Sun Quan then sends Guan’s severed head to Cao Cao, ruler of Wei, in an attempt to shift blame for Guan’s execution to Cao Cao:
The wooden box was presented. Cao Cao opened it and saw Lord Guan’s face, just as it had been in life. Cao smiled. “You have been well, I trust, general, since we parted?”³ Before Cao could finish, the mouth opened, the eyes moved, and the hair and beard stood up like quills. Cao fell in a faint, reviving only after a long spell. He said to his officers: “General Guan is no mortal.”
The messenger from the South told him how Lord Guan’s powers had entered into Lü Meng and reviled Sun Quan. This increased Cao’s fear. He adopted Sima Yi’s advice and buried the head and a wooden corpse with full royal honors outside the south gate of Lo Yang. All the officers and officials were told to tend the body, while Cao personally made offerings. (246)

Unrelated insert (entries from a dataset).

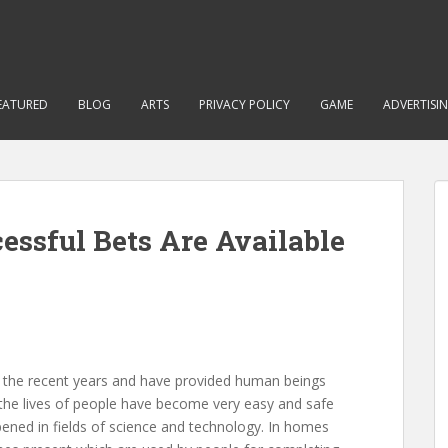
EATURED
BLOG
ARTS
PRIVACY POLICY
GAME
ADVERTISI
essful Bets Are Available
n the recent years and have provided human beings
the lives of people have become very easy and safe
ned in fields of science and technology. In homes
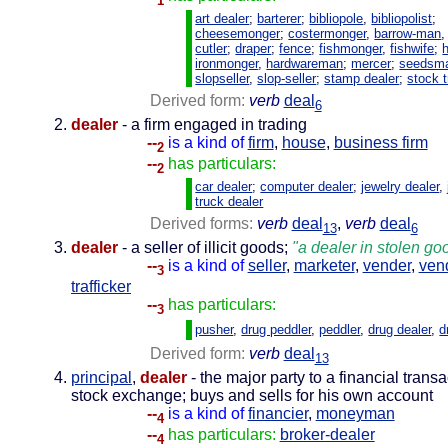
1
art dealer
;
barterer
;
bibliopole
,
bibliopolist
;
cheesemonger
;
costermonger
,
barrow-man
cutler
;
draper
;
fence
;
fishmonger
,
fishwife
;
ironmonger
,
hardwareman
;
mercer
;
seedsm
slopseller
,
slop-seller
;
stamp dealer
;
stock t
Derived form:
verb
deal
6
dealer
- a firm engaged in trading
--
is a kind of
firm
,
house
,
business firm
2
--
has particulars:
2
car dealer
;
computer dealer
;
jewelry dealer
,
truck dealer
Derived forms:
verb
deal
,
verb
deal
13
6
dealer
- a seller of illicit goods;
"a dealer in stolen go
--
is a kind of
seller
,
marketer
,
vender
,
ven
3
trafficker
--
has particulars:
3
pusher
,
drug peddler
,
peddler
,
drug dealer
,
d
Derived form:
verb
deal
13
principal
,
dealer
- the major party to a financial transa
stock exchange; buys and sells for his own account
--
is a kind of
financier
,
moneyman
4
--
has particulars:
broker-dealer
4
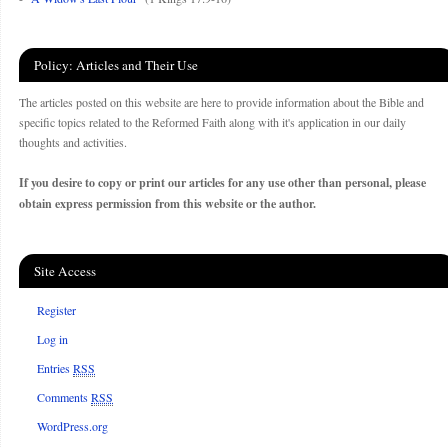
Policy: Articles and Their Use
The articles posted on this website are here to provide information about the Bible and
specific topics related to the Reformed Faith along with it's application in our daily
thoughts and activities.
If you desire to copy or print our articles for any use other than personal, please
obtain express permission from this website or the author.
Site Access
Register
Log in
Entries
RSS
Comments
RSS
WordPress.org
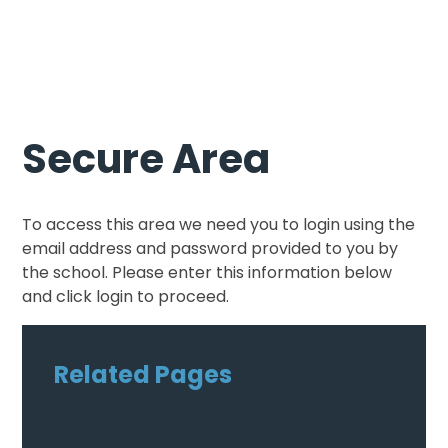
Secure Area
To access this area we need you to login using the
email address and password provided to you by
the school. Please enter this information below
and click login to proceed.
Related Pages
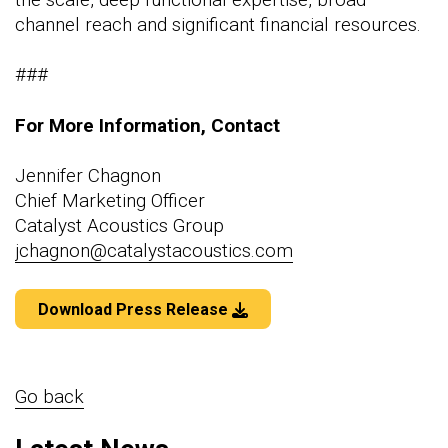
channel reach and significant financial resources.
###
For More Information, Contact
Jennifer Chagnon
Chief Marketing Officer
Catalyst Acoustics Group
jchagnon@catalystacoustics.com
Download Press Release
Go back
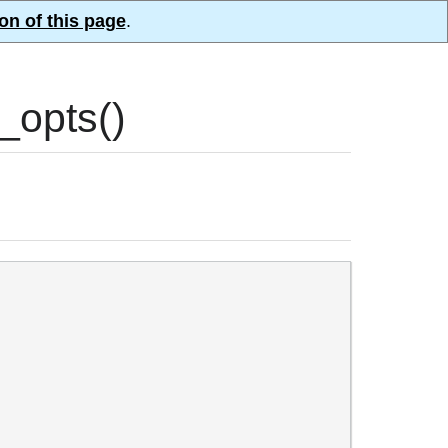
on of this page
.
opts()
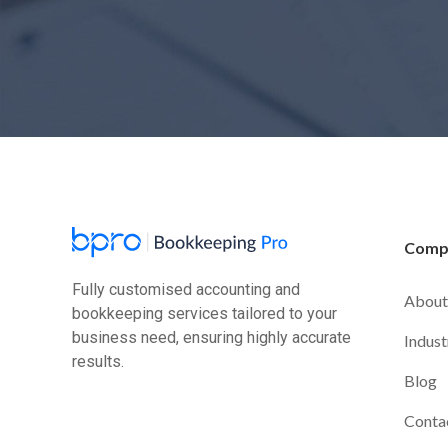
Comp
Fully customised accounting and
About
bookkeeping services tailored to your
business need, ensuring highly accurate
Indust
results.
Blog
Conta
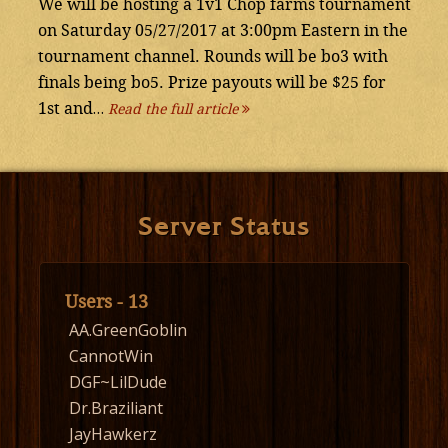
We will be hosting a 1v1 Chop farms tournament
on Saturday 05/27/2017 at 3:00pm Eastern in the
tournament channel. Rounds will be bo3 with
finals being bo5. Prize payouts will be $25 for
1st and…
Read the full article
Server Status
Users - 13
AA.GreenGoblin
CannotWin
DGF~LilDude
Dr.Braziliant
JayHawkerz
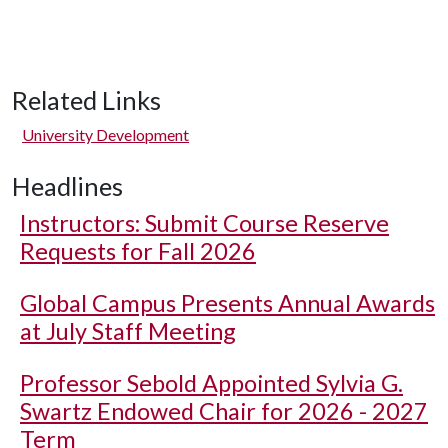
Related Links
University Development
Headlines
Instructors: Submit Course Reserve
Requests for Fall 2026
Global Campus Presents Annual Awards
at July Staff Meeting
Professor Sebold Appointed Sylvia G.
Swartz Endowed Chair for 2026 - 2027
Term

These particular stories might be nowhere to be found in Chen Shou’s Records of the Three Kingdoms, but they do give us an idea of Ming Dynasty-era stories being told about the power of the god Guan Di.
Endnotes:
¹All subsequent Chinese transliterations have been rendered in Pinyin rather than Wade-Giles.
²The word used is bi 碧, which means “emerald” and can signify either blue or green. Chen Shou’s Records of the Three Kingdoms reports that Sun Quan’s eyes were said to be jing guang 精光. 光 means “light.” 精 is a word that can mean “energy” or “spirit” (in the sense of energy, not of a ghost) or “semen,” but originally meant “crystal.” See this post for more on jing.
Chen Shou says nothing about Sun Quan’s hair. Another translation of this passage (Yang 74) translates “You green-eyed boy! You purple-bearded rat!” It is also worth noting that Guan Yu’s liege lord is described as having arms that reach past his knees and earlobes that reach his shoulders…
³A line Cao Cao had used before to convince Guan Yu to spare his life; Cao Cao had once taken Guan Yu prisoner and spared him, and this line was used to remind Guan Yu of that fact.